先日はJRが運転を見送るほどの雷雨だったわけだが、その直前の日暮れ空は、もうこの世のものとも思えなかった。
まず、日暮れであるからにはまだ空は明るく、空は茜色の夕焼けだった。
ところが湿気が強く雷雨が近いこともあり、空は全体に霧がかって灰色の雨雲に西方浄土の光が届いているかのよう……。
東の空はすでに薄暗くなっていた。
そこに雲に隠れたおぼろげな月の光……。
これが日本の風景というやつか、と思ってしまった。
日本神話を描いた絵巻の背景は、たいがい神々しく荘厳に描いてあるわけだが、あれはちっとも誇張でもなんでもない。
実際に、亀岡の空はああいうものだったりするのだ。
むしろ、絵巻の絵師の腕前が稚拙で気の毒に思えるほど、「現実」の風景は凄まじい。
写真や動画に残そうか、とも思ったのだが、それが馬鹿馬鹿しく思えてしまい、いつもただひたすら眺めて終う。
次々に幽玄は失われ、またそこに違った美が創り出されてゆく。
すべてが奇跡、すべてが神秘の一瞬の連続であり、それをカメラで見落とすなんて我慢がならない。
しかし、それは美を惜しむのではない。
目が離せない、ただそれだけのことなのだ。
すべてが美であり、美が当然であるからにはもはや語る必要はなく、画像にとどめておく必要もない……。
近頃、亀岡の風景の中で生活するようになり、ストレスというものをほとんど感じなくなってきた。
不思議なことに恐ろしく健康になってきて、毎日毎日よく眠る。
肩こりや腰痛、身体の強張りのようなものが、薄紙を剥がすように日々抜け落ちて、昨夜はついに「不思議な夢」を見た。
夢の内容そのものは、ボクには極めて意味深長ではあったものの、ボク以外の人にはさしたる意味をなさない。
従って、とやかく細々書く必要はないかと思う。
ただ、夢というものは、覚えておこうとしても目が覚めると霧散してしまうものだが、この夢はそうではなかった。
「清めの酒を飲まなくてはならない」
そんな気分になり、一杯だけ酒を飲んだ。
それは五臓六腑に沁みるようで、また泥のように眠った。
そして、目覚めてからも、この文章を書いている今ですら、夢の中の声、触れたものの手触りは鮮明である。
今のボクの感想はこうである。
実は人には死も生もない
人はそもそも美の中に生きており、
いずれ美に戻ってゆくのみ
寿命があとどれぐらいあるかとか。
人生の意味とか目的とか。
いろいろどうでもいい。
生きるとはつまり美であり、それを喜べばいいだけ。
生きるにせよ死ぬにせよ、すべてはとても簡単な話かと思う。
夢から目覚めたボクは、はっきりそう確信するようになっていた。
理屈ではだいたいわかってはいたのだが、何の疑いもなくそう思うようになっていたのである。

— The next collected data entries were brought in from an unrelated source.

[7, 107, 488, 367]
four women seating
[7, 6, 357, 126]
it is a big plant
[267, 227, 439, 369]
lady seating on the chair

理解することと信じることの間には、埋めようのない溝がある。
宗教では信仰と不信仰の間に横たわる、この溝の超越を「聖霊体験」「神秘体験」と呼んで、そこが神霊の奇跡であるとするわけだが、その溝が、やっと埋まった。
亀岡がボクにとっての「神の国」……、今、ボクはそんな気がしている。